Good day,
As mentioned, I wanted to flatten a series of multivalue fields, and make it just like single row entries, where the type will become "String" and not "Multivalue". To be clearer, here's my base search:
| makeresults
| eval a="this,is"
| eval b="an,example"
| eval c="group1,group2"
| makemv delim="," a
| makemv delim="," b
| makemv delim="," c
| stats values(a) as a, values(b) as b by c
| eval type_a=typeof(a)
| eval type_b=typeof(b)
result of this will be:
so what I wanted to do is make the result like this:
c | a | b | type_a | type_b |
group1 | is | an | String | String |
group1 | this | example | String | String |
group2 | is | an | String | String |
group3 | this | example | String | String |
When i add this to the base search:
mvexpand a
| mvexpand b
| eval type_c=typeof(a)
| eval type_d=typeof(b)
the output will be:
As you can see, this was able to handle the requirement in making the entries as "String". However, it has created unnecessary combinations (as compared to my expected output), given that "a" and "b" are multivalue fields.

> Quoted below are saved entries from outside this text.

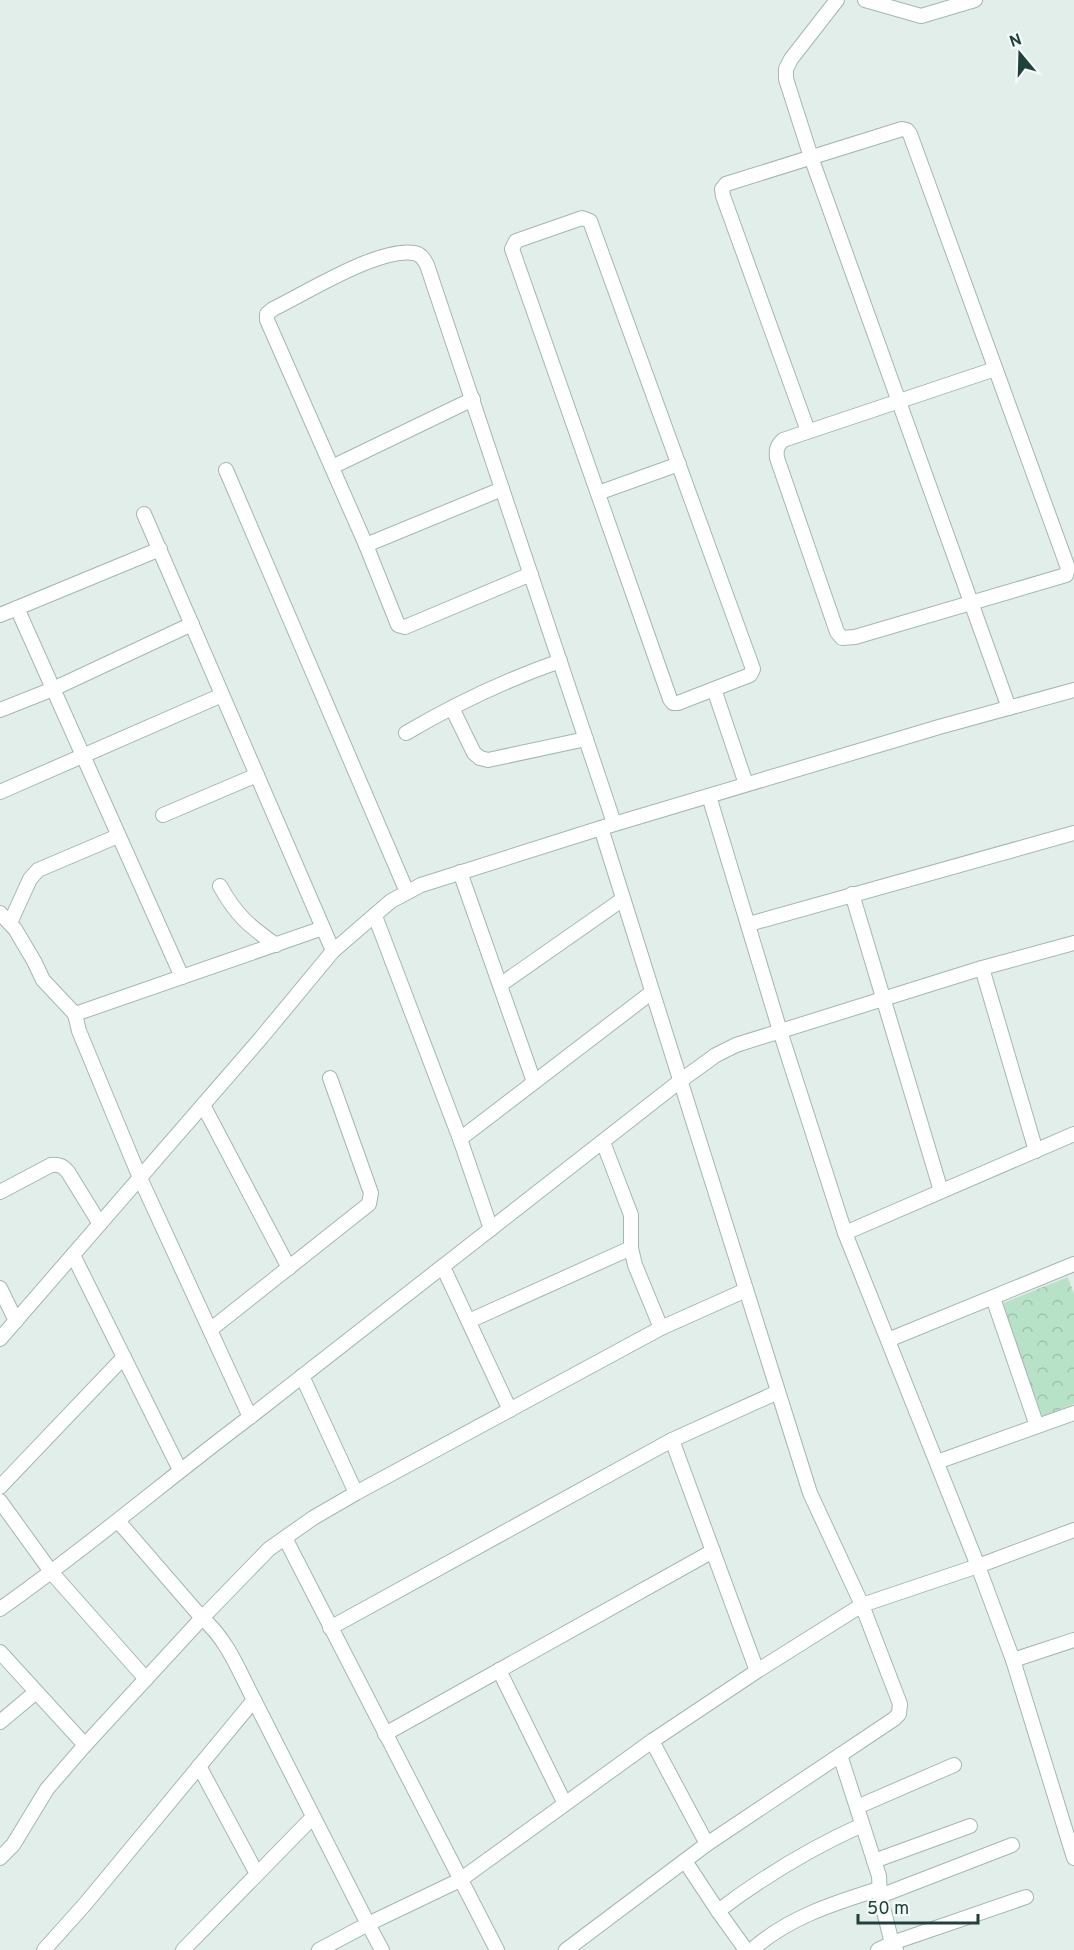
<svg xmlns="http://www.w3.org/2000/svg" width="1074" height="1950" viewBox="0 0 1074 1950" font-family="Overpass,sans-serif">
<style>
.forest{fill:url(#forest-crowns)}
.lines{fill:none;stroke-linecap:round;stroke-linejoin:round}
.minor-casing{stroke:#a4b7b2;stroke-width:16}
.minor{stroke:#fff;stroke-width:14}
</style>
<defs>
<pattern id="forest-crowns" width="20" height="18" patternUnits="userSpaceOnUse" patternTransform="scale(1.5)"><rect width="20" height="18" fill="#b8e2c8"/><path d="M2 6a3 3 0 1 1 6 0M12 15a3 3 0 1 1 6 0" fill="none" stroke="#9ec3ad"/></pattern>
</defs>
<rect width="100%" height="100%" fill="#e2eeea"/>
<path class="forest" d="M1068,1277L1074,1294V1404L1041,1417L1003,1303Z"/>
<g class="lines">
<defs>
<g id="minor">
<path d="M837,0L791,59L786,69V79L811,157L1009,708"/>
<path d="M865,0L921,16L975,0"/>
<path d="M808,431L723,196L722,189L726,184L902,129L907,130L910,134L1068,568L1066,575L855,637L842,638L837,632L777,458C776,449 777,446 783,440L995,369"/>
<path d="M332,467L473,399"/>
<path d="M226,470L407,892"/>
<path d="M598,493L679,464"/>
<path d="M144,514L333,951"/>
<path d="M366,545L502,489"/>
<path d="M531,574L405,627L398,625L366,545L267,320V314L273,309C306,293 379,247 414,253C421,254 424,259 427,265C490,451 552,637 614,823"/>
<path d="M17,608L182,977"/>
<path d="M0,615L160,549"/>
<path d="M714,689L750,675L753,669L590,221L582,218L516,241L512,249L670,699L673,703H678L714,689L746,784"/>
<path d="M452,708L474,753L480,758L488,760L586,739"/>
<path d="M0,710L53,689L192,624"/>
<path d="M406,733C455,704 506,680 560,661"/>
<path d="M0,792L222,695"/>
<path d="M709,796L780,1031L845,1233L978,1566L1013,1660L1074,1858"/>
<path d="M163,815L257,775"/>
<path d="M601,828L810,1493L862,1605L978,1566L1074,1530"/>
<path d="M460,872L534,1082"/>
<path d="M220,886C236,915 249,926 276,945"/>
<path d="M852,894L941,1191"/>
<path d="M0,913L15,929L34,961L43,980L75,1014L323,928"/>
<path d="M375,916L460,1139L491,1229"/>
<path d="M10,923L30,879L38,870L118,836"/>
<path d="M749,924L1074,833"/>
<path d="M982,968L1036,1151"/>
<path d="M500,985L623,899"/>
<path d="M75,1014L79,1031L140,1178L250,1417"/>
<path d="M203,1105L289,1268"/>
<path d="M460,1139L652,992"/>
<path d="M603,1142L631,1215V1248L635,1265L661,1328"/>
<path d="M0,1192L51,1165C59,1164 63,1166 68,1172L100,1224"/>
<path d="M845,1233L1074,1134"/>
<path d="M73,1255L180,1470"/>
<path d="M443,1267L510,1410"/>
<path d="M0,1288L16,1321"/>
<path d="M993,1298L1037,1426"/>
<path d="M469,1321L631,1248"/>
<path d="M210,1330L369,1204L371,1193L330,1078"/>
<path d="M0,1339L261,1038L333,951L391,901L421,885L601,828L939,727L1074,690"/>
<path d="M888,1340L1074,1264"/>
<path d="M302,1376L356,1493"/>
<path d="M672,1440L757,1671"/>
<path d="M937,1462L1074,1413"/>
<path d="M0,1487L124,1357"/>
<path d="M0,1501L52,1573L146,1679"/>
<path d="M118,1521L202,1618C227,1639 239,1671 254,1700"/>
<path d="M285,1538L497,1950"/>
<path d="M0,1609C86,1549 166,1480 250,1417L680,1081L716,1055L736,1045L982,968L1074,943"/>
<path d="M330,1628L672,1440L778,1392"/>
<path d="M0,1652L85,1745"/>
<path d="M1013,1660L1074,1640"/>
<path d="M499,1670L565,1804"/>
<path d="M0,1722L36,1692"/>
<path d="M385,1734L713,1551"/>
<path d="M652,1741L707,1844"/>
<path d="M840,1755L879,1876L880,1896L892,1943L896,1950"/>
<path d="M199,1766L257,1874"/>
<path d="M857,1807L954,1765"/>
<path d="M0,1858L13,1845L47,1789L85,1745L202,1618L269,1549L313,1518L356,1493L661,1328L746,1290"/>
<path d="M685,1861L718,1911L746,1950"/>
<path d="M874,1861L970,1826"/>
<path d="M880,1896L1012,1845"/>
<path d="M718,1911C763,1877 811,1848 862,1825"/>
<path d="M44,1950L86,1903L254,1700L368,1924L460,1880L652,1741L757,1671L862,1605L900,1704L899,1714L894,1719L707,1844L566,1950"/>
<path d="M183,1950L313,1817"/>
<path d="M319,1950L368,1924L382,1950"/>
<path d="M752,1950C787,1918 834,1903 879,1889"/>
<path d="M878,1950L892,1943L1026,1897"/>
</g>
</defs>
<use href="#minor" class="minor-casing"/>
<use href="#minor" class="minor"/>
</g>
<g transform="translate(1020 54) rotate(341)" stroke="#f3faf7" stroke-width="4.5" paint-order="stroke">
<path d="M0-4.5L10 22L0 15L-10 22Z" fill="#1f413c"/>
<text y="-9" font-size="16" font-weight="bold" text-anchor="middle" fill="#1f413c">N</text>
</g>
<path d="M858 1914v9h120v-9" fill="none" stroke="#1f413c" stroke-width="3"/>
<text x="867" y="1914" font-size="18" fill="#1f413c" stroke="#f3faf7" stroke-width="4.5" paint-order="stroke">50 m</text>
</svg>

I am not sure if the way I'll state this is correct, but perhaps, what I wanted is to expand/remove the "grouping" nature, but still output/display it as a single line/row entry like in a CSV file.

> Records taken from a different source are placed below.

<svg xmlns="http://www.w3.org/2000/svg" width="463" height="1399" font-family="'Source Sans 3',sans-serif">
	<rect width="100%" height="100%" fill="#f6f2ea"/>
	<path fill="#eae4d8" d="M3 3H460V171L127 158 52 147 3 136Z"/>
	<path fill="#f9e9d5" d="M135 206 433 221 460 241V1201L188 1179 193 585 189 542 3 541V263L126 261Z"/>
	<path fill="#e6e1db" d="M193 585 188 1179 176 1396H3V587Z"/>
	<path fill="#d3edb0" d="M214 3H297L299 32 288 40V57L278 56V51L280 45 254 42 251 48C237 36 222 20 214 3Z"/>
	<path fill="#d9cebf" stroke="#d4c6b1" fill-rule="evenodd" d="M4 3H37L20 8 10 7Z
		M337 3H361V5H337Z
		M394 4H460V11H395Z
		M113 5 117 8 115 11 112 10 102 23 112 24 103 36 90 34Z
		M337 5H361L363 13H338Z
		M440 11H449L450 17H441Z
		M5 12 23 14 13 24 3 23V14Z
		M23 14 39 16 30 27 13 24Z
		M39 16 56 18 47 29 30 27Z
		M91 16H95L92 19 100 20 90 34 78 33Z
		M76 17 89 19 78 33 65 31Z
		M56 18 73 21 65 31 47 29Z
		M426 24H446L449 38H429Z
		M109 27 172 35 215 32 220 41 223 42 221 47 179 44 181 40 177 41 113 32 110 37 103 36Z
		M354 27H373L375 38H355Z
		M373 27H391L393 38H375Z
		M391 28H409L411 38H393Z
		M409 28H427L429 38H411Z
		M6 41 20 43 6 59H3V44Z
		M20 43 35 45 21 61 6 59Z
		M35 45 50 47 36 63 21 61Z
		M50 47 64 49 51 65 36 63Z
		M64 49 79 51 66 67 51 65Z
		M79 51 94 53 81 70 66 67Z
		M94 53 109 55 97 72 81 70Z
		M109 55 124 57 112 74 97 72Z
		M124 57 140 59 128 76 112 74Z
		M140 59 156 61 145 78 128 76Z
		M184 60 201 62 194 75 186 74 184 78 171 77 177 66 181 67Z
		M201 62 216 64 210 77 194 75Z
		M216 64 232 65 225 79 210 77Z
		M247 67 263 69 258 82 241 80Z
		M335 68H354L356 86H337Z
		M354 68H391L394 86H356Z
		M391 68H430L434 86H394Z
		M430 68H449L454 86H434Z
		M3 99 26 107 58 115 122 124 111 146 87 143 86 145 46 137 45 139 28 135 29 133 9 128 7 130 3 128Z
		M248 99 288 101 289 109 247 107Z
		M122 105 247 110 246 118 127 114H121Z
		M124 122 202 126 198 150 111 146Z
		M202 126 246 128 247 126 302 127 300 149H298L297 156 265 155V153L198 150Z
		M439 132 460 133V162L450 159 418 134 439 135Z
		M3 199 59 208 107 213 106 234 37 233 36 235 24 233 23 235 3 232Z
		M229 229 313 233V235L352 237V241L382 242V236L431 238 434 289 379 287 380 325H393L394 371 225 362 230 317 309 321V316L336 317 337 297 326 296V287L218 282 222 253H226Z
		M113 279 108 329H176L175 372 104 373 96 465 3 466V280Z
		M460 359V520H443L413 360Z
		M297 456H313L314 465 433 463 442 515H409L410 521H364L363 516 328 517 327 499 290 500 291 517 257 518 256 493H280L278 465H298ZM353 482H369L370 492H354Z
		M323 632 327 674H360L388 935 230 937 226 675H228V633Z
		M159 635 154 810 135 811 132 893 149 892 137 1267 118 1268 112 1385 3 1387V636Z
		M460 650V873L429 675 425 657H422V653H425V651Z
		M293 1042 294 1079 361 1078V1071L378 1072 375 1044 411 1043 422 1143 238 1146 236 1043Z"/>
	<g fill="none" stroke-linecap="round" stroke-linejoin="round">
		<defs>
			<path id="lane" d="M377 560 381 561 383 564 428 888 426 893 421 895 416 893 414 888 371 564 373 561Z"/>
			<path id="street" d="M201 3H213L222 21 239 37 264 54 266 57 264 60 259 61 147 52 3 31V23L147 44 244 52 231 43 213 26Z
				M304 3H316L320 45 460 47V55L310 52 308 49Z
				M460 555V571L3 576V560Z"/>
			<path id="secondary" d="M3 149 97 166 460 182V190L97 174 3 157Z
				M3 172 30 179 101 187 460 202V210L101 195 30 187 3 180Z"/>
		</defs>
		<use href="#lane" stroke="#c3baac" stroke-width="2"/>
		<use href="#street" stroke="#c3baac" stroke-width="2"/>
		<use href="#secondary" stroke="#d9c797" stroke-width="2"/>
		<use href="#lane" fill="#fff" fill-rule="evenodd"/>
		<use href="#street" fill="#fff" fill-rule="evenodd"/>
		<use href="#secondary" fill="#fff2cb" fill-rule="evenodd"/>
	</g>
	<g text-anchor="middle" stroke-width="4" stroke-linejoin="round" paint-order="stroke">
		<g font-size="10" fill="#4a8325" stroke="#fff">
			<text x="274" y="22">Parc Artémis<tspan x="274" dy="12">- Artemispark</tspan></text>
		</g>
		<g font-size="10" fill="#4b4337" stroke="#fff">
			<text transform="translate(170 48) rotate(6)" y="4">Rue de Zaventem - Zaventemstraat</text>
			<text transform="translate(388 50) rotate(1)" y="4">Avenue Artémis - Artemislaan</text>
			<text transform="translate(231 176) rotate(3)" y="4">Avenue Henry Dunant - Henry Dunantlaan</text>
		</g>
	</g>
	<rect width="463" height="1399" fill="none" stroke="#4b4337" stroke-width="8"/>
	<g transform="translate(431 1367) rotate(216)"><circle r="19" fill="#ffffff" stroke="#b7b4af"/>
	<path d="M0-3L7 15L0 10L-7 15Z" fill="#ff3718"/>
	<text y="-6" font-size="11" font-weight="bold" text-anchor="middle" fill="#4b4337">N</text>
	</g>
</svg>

An option to handle this is just output the results into a CSV or JSON file, and do the processing away from Splunk, but doing everything inside Splunk is included in my requirement.
Thanks a lot in advance, and as always, any ideas are greatly appreciated
The way I'd do this is to use mvzip to temporarily glue the "is" and "an" entry together, and the "this" and the "example" entry together.

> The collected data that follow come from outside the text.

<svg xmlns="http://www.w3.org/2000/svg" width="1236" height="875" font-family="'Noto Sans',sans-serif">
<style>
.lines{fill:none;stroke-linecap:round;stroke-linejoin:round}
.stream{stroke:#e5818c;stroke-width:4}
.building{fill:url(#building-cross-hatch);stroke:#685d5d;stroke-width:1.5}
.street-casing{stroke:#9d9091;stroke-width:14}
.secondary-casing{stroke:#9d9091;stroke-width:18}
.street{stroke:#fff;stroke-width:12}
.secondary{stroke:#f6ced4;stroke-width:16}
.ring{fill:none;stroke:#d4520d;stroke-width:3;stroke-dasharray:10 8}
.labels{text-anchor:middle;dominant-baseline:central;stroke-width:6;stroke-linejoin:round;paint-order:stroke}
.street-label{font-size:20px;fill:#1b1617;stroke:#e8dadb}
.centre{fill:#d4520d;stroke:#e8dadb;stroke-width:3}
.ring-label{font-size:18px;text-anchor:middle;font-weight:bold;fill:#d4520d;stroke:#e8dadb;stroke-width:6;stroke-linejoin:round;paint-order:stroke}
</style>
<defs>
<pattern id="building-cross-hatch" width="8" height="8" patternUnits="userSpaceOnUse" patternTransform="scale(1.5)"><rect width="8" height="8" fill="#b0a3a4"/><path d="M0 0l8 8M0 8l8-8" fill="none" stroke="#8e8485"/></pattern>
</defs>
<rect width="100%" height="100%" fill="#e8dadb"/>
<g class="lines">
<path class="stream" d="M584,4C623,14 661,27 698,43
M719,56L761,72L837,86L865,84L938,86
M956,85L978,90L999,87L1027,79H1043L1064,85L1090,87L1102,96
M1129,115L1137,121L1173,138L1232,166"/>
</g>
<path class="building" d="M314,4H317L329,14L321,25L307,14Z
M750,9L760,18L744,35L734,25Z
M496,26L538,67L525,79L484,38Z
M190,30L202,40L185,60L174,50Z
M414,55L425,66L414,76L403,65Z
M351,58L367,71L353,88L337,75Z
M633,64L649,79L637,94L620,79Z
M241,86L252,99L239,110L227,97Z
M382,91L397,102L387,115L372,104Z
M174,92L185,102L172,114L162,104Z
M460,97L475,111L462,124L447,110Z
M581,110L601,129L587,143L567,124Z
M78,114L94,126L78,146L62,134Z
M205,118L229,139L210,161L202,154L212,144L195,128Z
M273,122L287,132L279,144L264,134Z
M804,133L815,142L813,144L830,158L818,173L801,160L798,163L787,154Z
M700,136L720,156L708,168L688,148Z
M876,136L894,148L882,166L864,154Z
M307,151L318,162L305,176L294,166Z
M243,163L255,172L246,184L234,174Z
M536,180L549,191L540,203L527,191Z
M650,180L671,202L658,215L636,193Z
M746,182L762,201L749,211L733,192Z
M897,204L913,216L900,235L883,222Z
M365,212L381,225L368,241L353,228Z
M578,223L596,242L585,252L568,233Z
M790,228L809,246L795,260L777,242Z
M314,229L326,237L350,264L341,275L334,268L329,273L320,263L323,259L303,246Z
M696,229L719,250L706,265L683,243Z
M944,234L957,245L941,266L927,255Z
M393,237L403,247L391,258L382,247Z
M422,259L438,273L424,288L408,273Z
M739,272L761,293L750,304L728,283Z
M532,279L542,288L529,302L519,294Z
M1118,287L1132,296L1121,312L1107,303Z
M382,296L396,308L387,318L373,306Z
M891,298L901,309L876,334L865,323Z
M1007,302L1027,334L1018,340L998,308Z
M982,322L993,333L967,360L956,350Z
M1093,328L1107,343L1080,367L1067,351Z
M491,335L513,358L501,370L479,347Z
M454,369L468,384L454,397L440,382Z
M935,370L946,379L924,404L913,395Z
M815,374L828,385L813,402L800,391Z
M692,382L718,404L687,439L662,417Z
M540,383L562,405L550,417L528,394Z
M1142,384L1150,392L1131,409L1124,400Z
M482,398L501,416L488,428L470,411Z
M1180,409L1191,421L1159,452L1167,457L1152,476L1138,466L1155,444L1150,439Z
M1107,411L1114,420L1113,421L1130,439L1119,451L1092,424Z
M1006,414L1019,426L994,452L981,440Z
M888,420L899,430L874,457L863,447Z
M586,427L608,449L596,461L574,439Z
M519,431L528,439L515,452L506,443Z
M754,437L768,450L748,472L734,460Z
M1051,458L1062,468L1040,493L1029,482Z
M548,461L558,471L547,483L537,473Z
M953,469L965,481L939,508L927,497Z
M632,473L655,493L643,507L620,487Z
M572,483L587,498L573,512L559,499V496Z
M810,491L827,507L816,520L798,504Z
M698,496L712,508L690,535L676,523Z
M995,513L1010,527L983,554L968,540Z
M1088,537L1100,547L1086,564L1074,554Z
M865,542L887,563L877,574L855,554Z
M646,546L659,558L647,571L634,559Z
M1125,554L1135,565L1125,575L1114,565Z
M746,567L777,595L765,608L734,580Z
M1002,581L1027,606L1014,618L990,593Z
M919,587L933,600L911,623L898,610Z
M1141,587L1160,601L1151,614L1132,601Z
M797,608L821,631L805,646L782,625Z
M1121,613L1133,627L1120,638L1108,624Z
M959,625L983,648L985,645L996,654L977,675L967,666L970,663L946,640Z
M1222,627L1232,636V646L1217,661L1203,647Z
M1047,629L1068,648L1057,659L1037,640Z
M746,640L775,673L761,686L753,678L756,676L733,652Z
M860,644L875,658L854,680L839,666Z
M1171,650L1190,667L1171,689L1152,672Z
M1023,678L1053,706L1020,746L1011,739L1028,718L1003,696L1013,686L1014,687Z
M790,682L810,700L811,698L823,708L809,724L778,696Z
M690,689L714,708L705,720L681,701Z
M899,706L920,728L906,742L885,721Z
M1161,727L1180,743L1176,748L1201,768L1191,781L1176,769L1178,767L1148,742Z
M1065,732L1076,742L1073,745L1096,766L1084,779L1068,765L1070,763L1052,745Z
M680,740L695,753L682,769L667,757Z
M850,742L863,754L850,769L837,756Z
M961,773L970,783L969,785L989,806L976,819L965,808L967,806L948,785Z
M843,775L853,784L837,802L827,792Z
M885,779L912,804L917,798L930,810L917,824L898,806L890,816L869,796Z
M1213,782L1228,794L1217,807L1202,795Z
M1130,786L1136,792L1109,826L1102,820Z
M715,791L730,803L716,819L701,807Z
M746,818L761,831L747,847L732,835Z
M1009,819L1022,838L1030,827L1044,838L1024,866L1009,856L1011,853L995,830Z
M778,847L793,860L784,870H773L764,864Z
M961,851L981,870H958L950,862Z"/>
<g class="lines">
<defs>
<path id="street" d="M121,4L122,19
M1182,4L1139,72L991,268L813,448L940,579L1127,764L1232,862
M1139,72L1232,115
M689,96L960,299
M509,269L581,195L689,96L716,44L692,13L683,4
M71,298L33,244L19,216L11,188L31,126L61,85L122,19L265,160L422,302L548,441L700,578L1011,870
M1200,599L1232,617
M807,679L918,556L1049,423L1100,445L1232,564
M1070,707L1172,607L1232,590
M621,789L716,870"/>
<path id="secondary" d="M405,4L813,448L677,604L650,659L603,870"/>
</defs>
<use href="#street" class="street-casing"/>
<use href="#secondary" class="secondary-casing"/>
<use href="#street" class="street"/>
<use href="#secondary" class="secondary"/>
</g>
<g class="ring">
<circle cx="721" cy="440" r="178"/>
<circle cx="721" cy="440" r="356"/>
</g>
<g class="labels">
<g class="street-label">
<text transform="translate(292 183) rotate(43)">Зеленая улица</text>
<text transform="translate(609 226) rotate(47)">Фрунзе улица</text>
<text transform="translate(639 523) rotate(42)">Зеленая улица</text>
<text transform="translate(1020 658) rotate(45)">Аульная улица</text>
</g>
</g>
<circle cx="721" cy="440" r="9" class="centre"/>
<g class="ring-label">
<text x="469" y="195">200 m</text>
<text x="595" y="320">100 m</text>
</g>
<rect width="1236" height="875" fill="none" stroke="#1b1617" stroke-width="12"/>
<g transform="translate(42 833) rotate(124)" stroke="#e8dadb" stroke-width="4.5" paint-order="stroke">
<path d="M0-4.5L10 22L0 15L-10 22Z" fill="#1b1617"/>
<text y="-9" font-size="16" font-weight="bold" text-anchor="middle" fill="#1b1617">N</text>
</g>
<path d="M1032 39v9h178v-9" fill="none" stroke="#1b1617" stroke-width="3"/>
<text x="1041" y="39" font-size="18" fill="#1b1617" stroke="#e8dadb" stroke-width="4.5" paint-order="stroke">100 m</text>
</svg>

This SPL on the end of your run-anywhere example gets you the end result you're looking for:
| eval temp=mvzip(a,b,"::::")
| mvexpand temp
| eval temp = split(temp,"::::")
| eval a=mvindex(temp,0),b=mvindex(temp,1)
| fields - temp
| eval type_a=typeof(a)
| eval type_b=typeof(b)
The way I'd do this is to use mvzip to temporarily glue the "is" and "an" entry together, and the "this" and the "example" entry together.
This SPL on the end of your run-anywhere example gets you the end result you're looking for:
| eval temp=mvzip(a,b,"::::")
| mvexpand temp
| eval temp = split(temp,"::::")
| eval a=mvindex(temp,0),b=mvindex(temp,1)
| fields - temp
| eval type_a=typeof(a)
| eval type_b=typeof(b)
Thanks a lot @sideview , and yes, I actually just validated now that it's one way of doing it. Thanks a lot again!